Der Bescheid wird aufgehoben.
Der Bund (Bundesminister für Wirtschaft und Arbeit) ist schuldig, der beschwerdeführenden Partei zuhanden ihres Rechtsvertreters die mit S 27.000,-- bestimmten Prozeßkosten binnen 14 Tagen bei sonstiger Exekution zu bezahlen.
Begründung
Entscheidungsgründe:
1. Die beschwerdeführende GmbH (im folgenden: Dienstgeberin) hat einen Dienstnehmer nach Vollendung seines 53. Lebensjahres neu eingestellt und zunächst vom 1.8.1999 bis 30.9.1999 geringfügig beschäftigt. Mit 1.10.1999 wurde dieser Dienstnehmer zur Vollversicherung angemeldet. Die Dienstgeberin beantragte daraufhin bei der Oö Gebietskrankenkasse gem. §5a Arbeitsmarktpolitik-Finanzierungsgesetz (im folgenden kurz: AMPFG) die Herabsetzung des Arbeitslosenversicherungsbeitrages für diesen Dienstnehmer. Dieser Antrag wurde abgewiesen; der Landeshauptmann von Oberösterreich bestätigte mit dem nunmehr angefochtenen Bescheid den erstinstanzlichen Bescheid mit der Begründung, daß keine Verminderung des Arbeitslosenversicherungsbeitrages gewährt werden könne, da der Dienstnehmer bereits zuvor beim selben Dienstgeber beschäftigt gewesen sei und das Gesetz nicht zwischen geringfügiger und nicht geringfügiger Beschäftigung differenziere.

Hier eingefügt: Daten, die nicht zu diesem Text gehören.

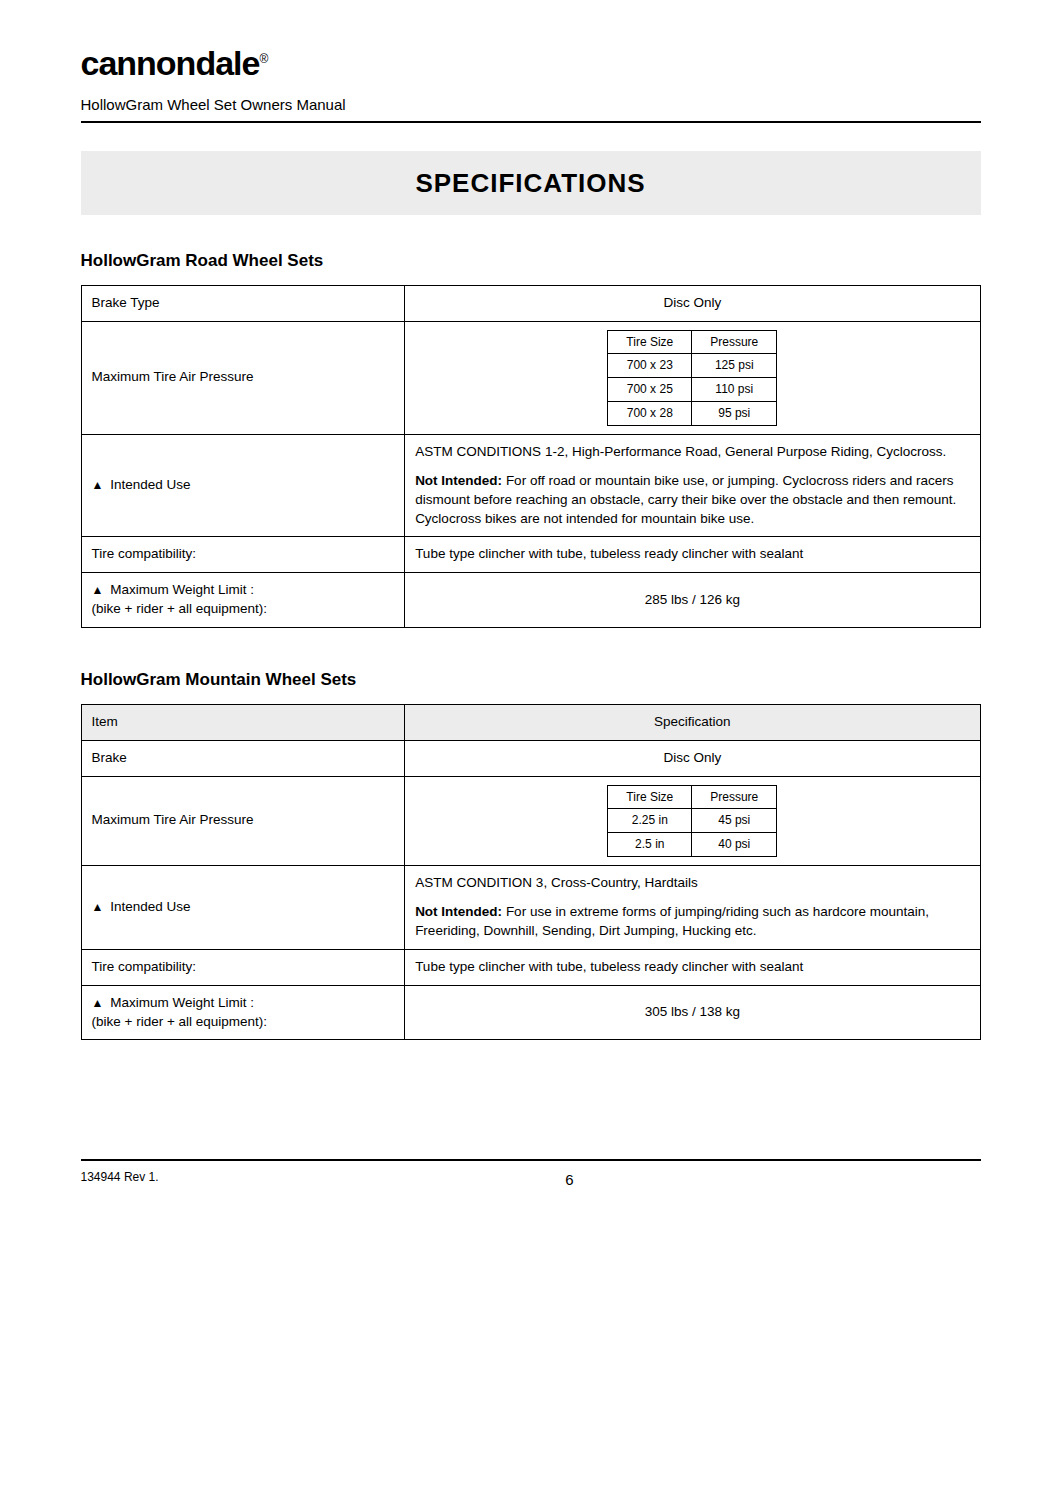cannondale®
HollowGram Wheel Set Owners Manual
SPECIFICATIONS
HollowGram Road Wheel Sets
| Brake Type | Disc Only |
| Maximum Tire Air Pressure | / Tire Size / Pressure / / 700 x 23 / 125 psi / / 700 x 25 / 110 psi / / 700 x 28 / 95 psi / |
| ▲ Intended Use | ASTM CONDITIONS 1-2, High-Performance Road, General Purpose Riding, Cyclocross. Not Intended: For off road or mountain bike use, or jumping. Cyclocross riders and racers dismount before reaching an obstacle, carry their bike over the obstacle and then remount. Cyclocross bikes are not intended for mountain bike use. |
| Tire compatibility: | Tube type clincher with tube, tubeless ready clincher with sealant |
| ▲ Maximum Weight Limit : (bike + rider + all equipment): | 285 lbs / 126 kg |
HollowGram Mountain Wheel Sets
| Item | Specification |
| --- | --- |
| Brake | Disc Only |
| Maximum Tire Air Pressure | / Tire Size / Pressure / / 2.25 in / 45 psi / / 2.5 in / 40 psi / |
| ▲ Intended Use | ASTM CONDITION 3, Cross-Country, Hardtails Not Intended: For use in extreme forms of jumping/riding such as hardcore mountain, Freeriding, Downhill, Sending, Dirt Jumping, Hucking etc. |
| Tire compatibility: | Tube type clincher with tube, tubeless ready clincher with sealant |
| ▲ Maximum Weight Limit : (bike + rider + all equipment): | 305 lbs / 138 kg |
134944 Rev 1.
6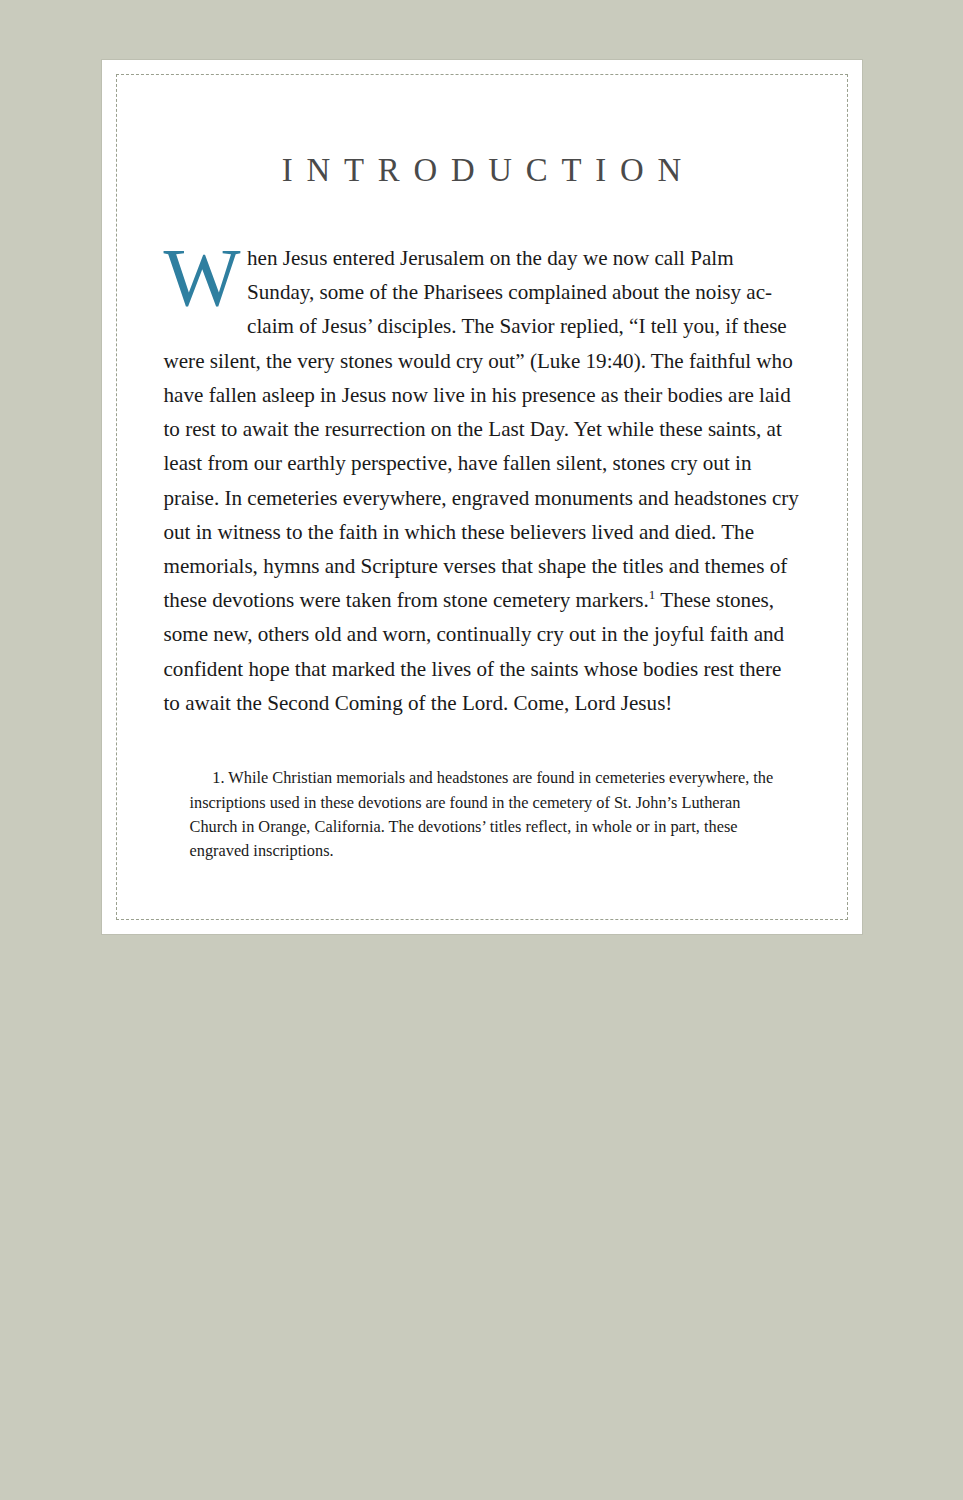INTRODUCTION
When Jesus entered Jerusalem on the day we now call Palm Sunday, some of the Pharisees complained about the noisy acclaim of Jesus’ disciples. The Savior replied, “I tell you, if these were silent, the very stones would cry out” (Luke 19:40). The faithful who have fallen asleep in Jesus now live in his presence as their bodies are laid to rest to await the resurrection on the Last Day. Yet while these saints, at least from our earthly perspective, have fallen silent, stones cry out in praise. In cemeteries everywhere, engraved monuments and headstones cry out in witness to the faith in which these believers lived and died. The memorials, hymns and Scripture verses that shape the titles and themes of these devotions were taken from stone cemetery markers.1 These stones, some new, others old and worn, continually cry out in the joyful faith and confident hope that marked the lives of the saints whose bodies rest there to await the Second Coming of the Lord. Come, Lord Jesus!
1. While Christian memorials and headstones are found in cemeteries everywhere, the inscriptions used in these devotions are found in the cemetery of St. John’s Lutheran Church in Orange, California. The devotions’ titles reflect, in whole or in part, these engraved inscriptions.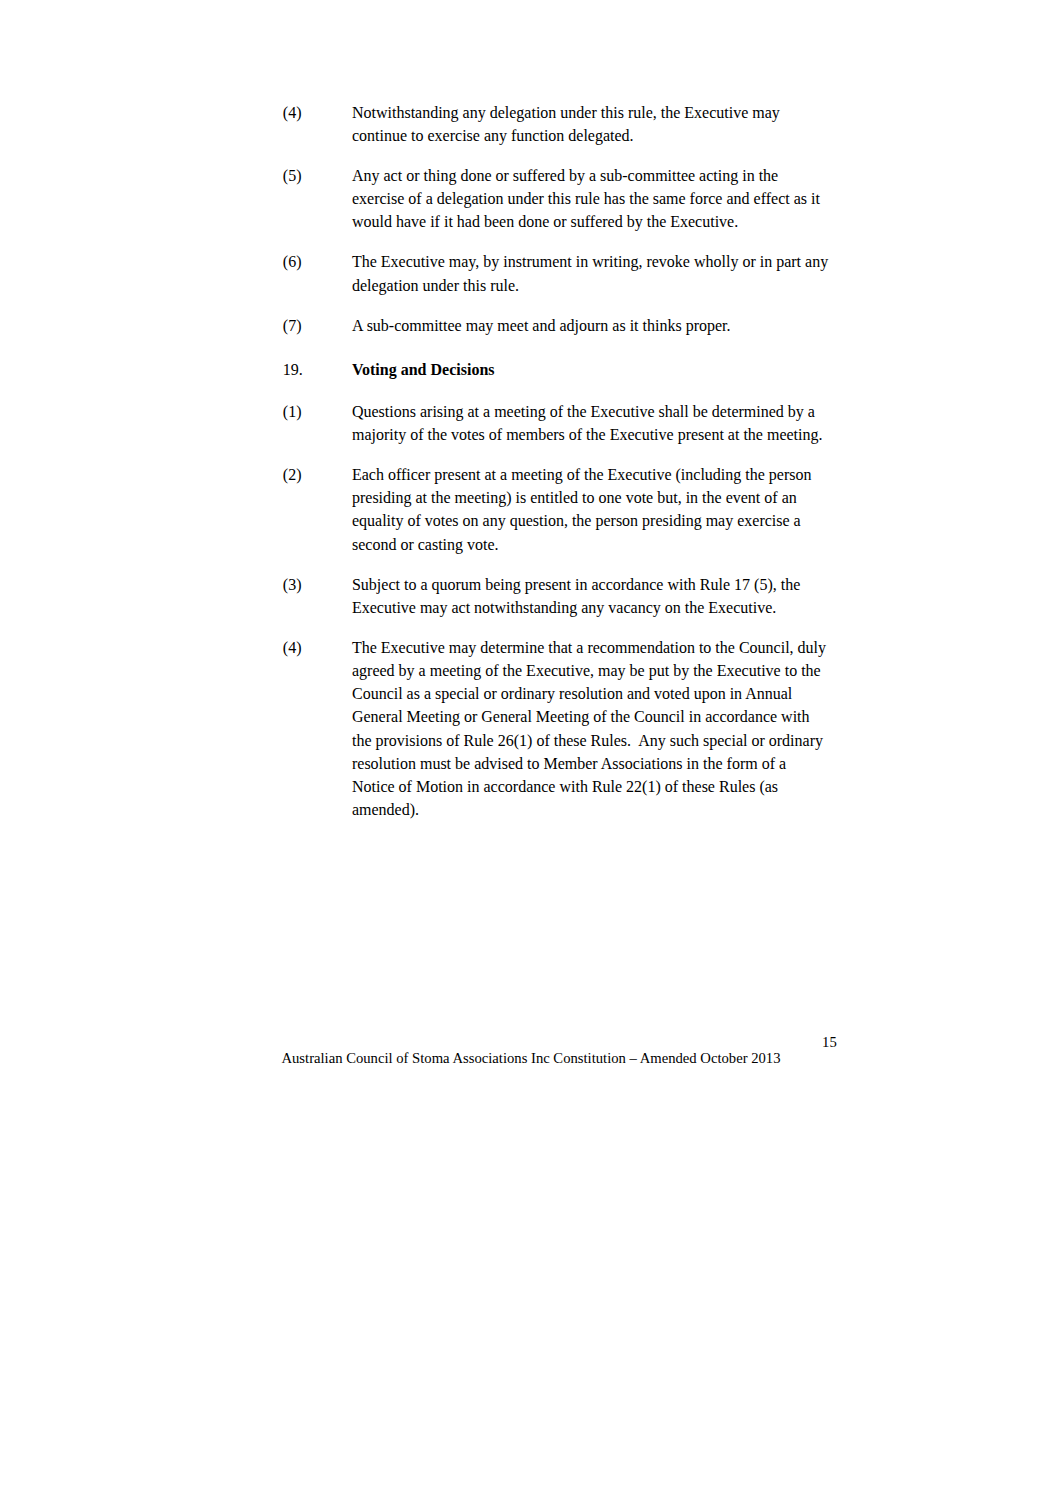(4)
Notwithstanding any delegation under this rule, the Executive may continue to exercise any function delegated.
(5)
Any act or thing done or suffered by a sub-committee acting in the exercise of a delegation under this rule has the same force and effect as it would have if it had been done or suffered by the Executive.
(6)
The Executive may, by instrument in writing, revoke wholly or in part any delegation under this rule.
(7)
A sub-committee may meet and adjourn as it thinks proper.
19.
Voting and Decisions
(1)
Questions arising at a meeting of the Executive shall be determined by a majority of the votes of members of the Executive present at the meeting.
(2)
Each officer present at a meeting of the Executive (including the person presiding at the meeting) is entitled to one vote but, in the event of an equality of votes on any question, the person presiding may exercise a second or casting vote.
(3)
Subject to a quorum being present in accordance with Rule 17 (5), the Executive may act notwithstanding any vacancy on the Executive.
(4)
The Executive may determine that a recommendation to the Council, duly agreed by a meeting of the Executive, may be put by the Executive to the Council as a special or ordinary resolution and voted upon in Annual General Meeting or General Meeting of the Council in accordance with the provisions of Rule 26(1) of these Rules. Any such special or ordinary resolution must be advised to Member Associations in the form of a Notice of Motion in accordance with Rule 22(1) of these Rules (as amended).
Australian Council of Stoma Associations Inc Constitution – Amended October 2013
15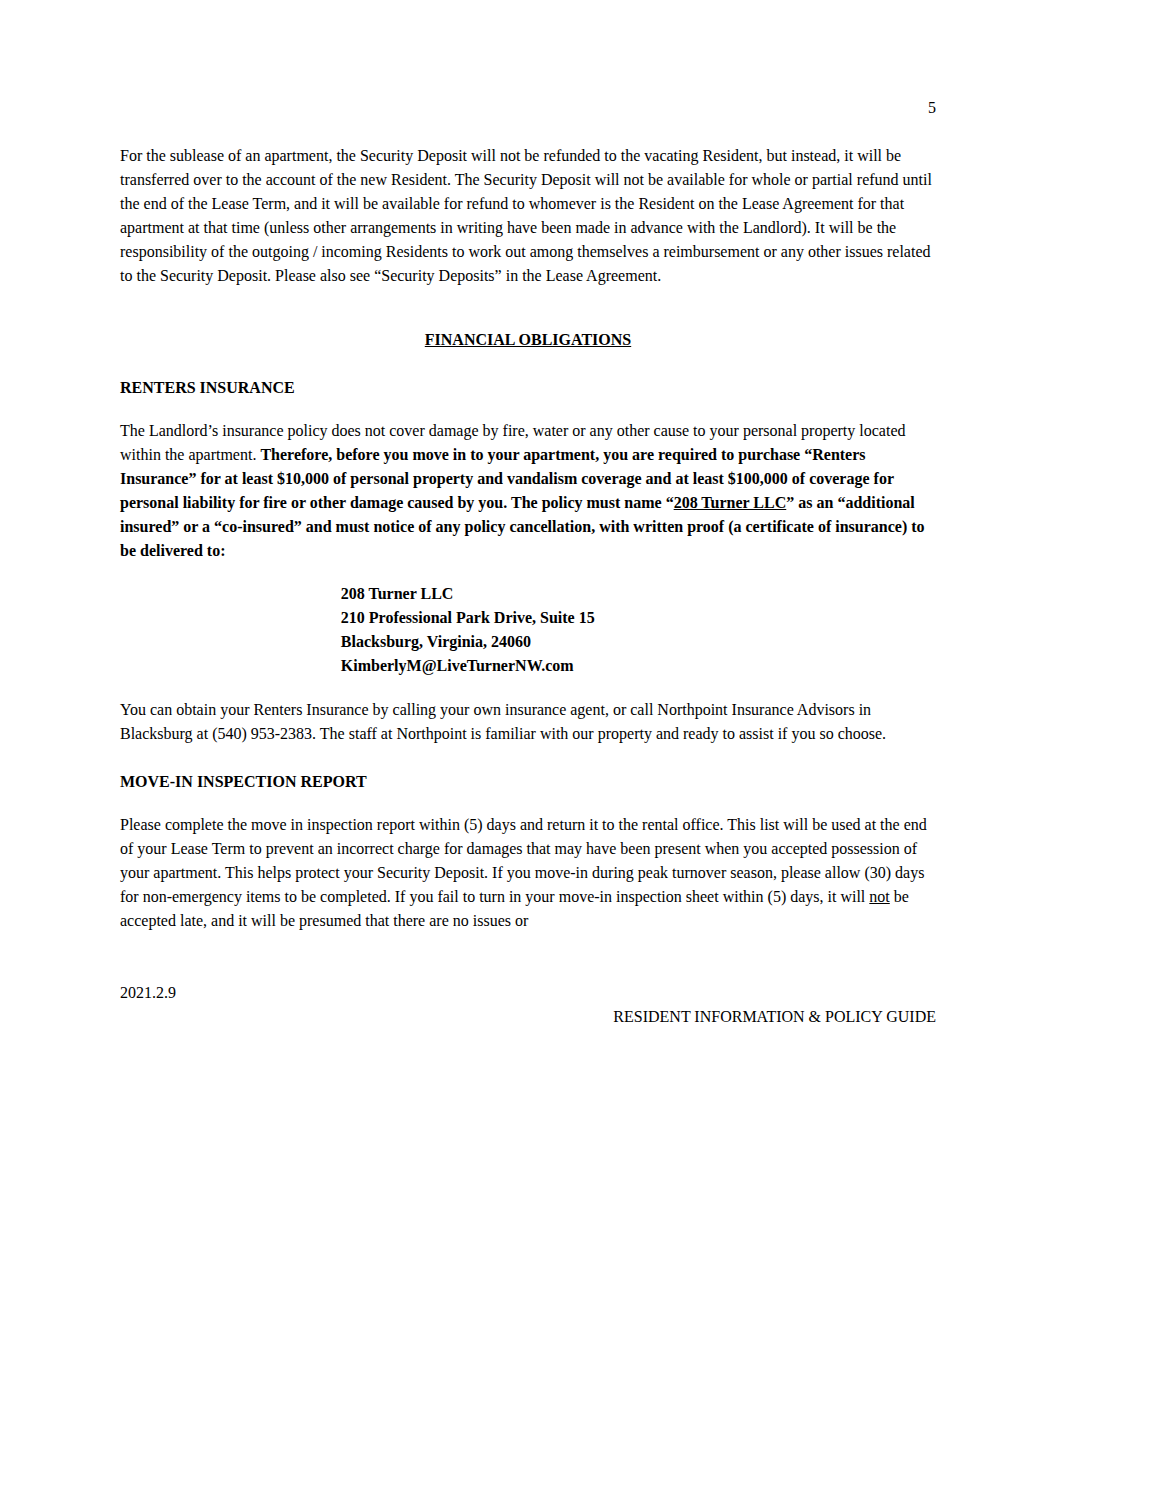5
For the sublease of an apartment, the Security Deposit will not be refunded to the vacating Resident, but instead, it will be transferred over to the account of the new Resident. The Security Deposit will not be available for whole or partial refund until the end of the Lease Term, and it will be available for refund to whomever is the Resident on the Lease Agreement for that apartment at that time (unless other arrangements in writing have been made in advance with the Landlord). It will be the responsibility of the outgoing / incoming Residents to work out among themselves a reimbursement or any other issues related to the Security Deposit. Please also see “Security Deposits” in the Lease Agreement.
FINANCIAL OBLIGATIONS
RENTERS INSURANCE
The Landlord’s insurance policy does not cover damage by fire, water or any other cause to your personal property located within the apartment. Therefore, before you move in to your apartment, you are required to purchase “Renters Insurance” for at least $10,000 of personal property and vandalism coverage and at least $100,000 of coverage for personal liability for fire or other damage caused by you. The policy must name “208 Turner LLC” as an “additional insured” or a “co-insured” and must notice of any policy cancellation, with written proof (a certificate of insurance) to be delivered to:
208 Turner LLC
210 Professional Park Drive, Suite 15
Blacksburg, Virginia, 24060
KimberlyM@LiveTurnerNW.com
You can obtain your Renters Insurance by calling your own insurance agent, or call Northpoint Insurance Advisors in Blacksburg at (540) 953-2383. The staff at Northpoint is familiar with our property and ready to assist if you so choose.
MOVE-IN INSPECTION REPORT
Please complete the move in inspection report within (5) days and return it to the rental office. This list will be used at the end of your Lease Term to prevent an incorrect charge for damages that may have been present when you accepted possession of your apartment. This helps protect your Security Deposit. If you move-in during peak turnover season, please allow (30) days for non-emergency items to be completed. If you fail to turn in your move-in inspection sheet within (5) days, it will not be accepted late, and it will be presumed that there are no issues or
2021.2.9
RESIDENT INFORMATION & POLICY GUIDE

2. Die Dienstgeberin erachtet sich durch diesen Bescheid im verfassungsrechtlich gewährleisteten Recht auf Gleichheit aller Staatsbürger vor dem Gesetz verletzt: Es liege ihrer Meinung nach ein einziges Beschäftigungsverhältnis mit einer einzigen Einstellung vor, weshalb der Bonus mit Eintritt der Vollversicherung eintrete. Das Gesetz sei daher so auszulegen, daß auch Dienstgeber, die ein geringfügiges Beschäftigungsverhältnis zu einem Zeitpunkt begründeten, wo der Bonus anfallen würde, wäre ein vollversicherungspflichtiges Beschäftigungsverhältnis begründet worden, ab dem Eintritt der Vollversicherungspflicht diesen Bonus lukrieren könnten; andernfalls sei §5a AMPFG verfassungswidrig.
3. Die belangte Behörde hat eine Gegenschrift erstattet; sie vertritt darin die Auffassung, daß §5a AMPFG klar regle, daß ein Entfall des Arbeitslosenversicherungsbeitrages bei Einstellung eines älteren Dienstnehmers nicht eintritt, wenn die eingestellte Person bereits beim selben Dienstgeber beschäftigt war, es sei denn, der Zeitpunkt der Beendigung des vorangegangenen Dienstverhältnisses im Sinne des §11 ASVG liege mehr als drei Jahre vor der Einstellung zurück. Die Formulierung "bereits beim selben Dienstgeber beschäftigt war" beinhalte nach Ansicht der belangten Behörde sowohl die Möglichkeit einer bereits bestehenden, aber noch nicht beendeten Beschäftigung, als auch eine früheren Beschäftigung, die jedoch unterbrochen wurde; unter Beschäftigung sei auch die geringfügige Beschäftigung zu verstehen. Weiters führt die belangte Behörde aus:
"Wenn die Beschwerdeführerin behauptet, dass nach dem Gesetzeswortlaut auf den Einstellungsakt und Wiedereinstellungsakt abzustellen sei und daher auf die einmalige Einstellung im vorliegenden Sachverhalt Bedacht zu nehmen sei, nachdem keine Wiedereinstellung vorliege, entspricht dies vollkommen der Ansicht der belangten Behörde. Es wurde 'nur' eine verschiedenartige Interpretationsform angewandt, zumal die belangte Behörde die Rechtsmeinung vertritt, dass die einmalige Einstellung des Dienstnehmers bereits als geringfügig Beschäftigter erfolgte und nicht erst als vollversicherungspflichtiger Dienstnehmer. Die 'Einstellung' als vollversicherungspflichtiger Dienstnehmer stellt daher nur eine Erweiterung des Arbeitsverhältnisses dar, da arbeitsrechtlich keine Beendigung des Dienstverhältnisses stattgefunden hat. Somit ergibt sich in gegenständlicher Angelegenheit die gleiche Entscheidungsgrundlage wie bei dem von der Beschwerdeführerin angeführten Beispiel, dass ein vorerst geringfügiges Dienstverhältnis aufgelöst wird und drei Monate später ein Vollbeschäftigungsverhältnis begründet wird."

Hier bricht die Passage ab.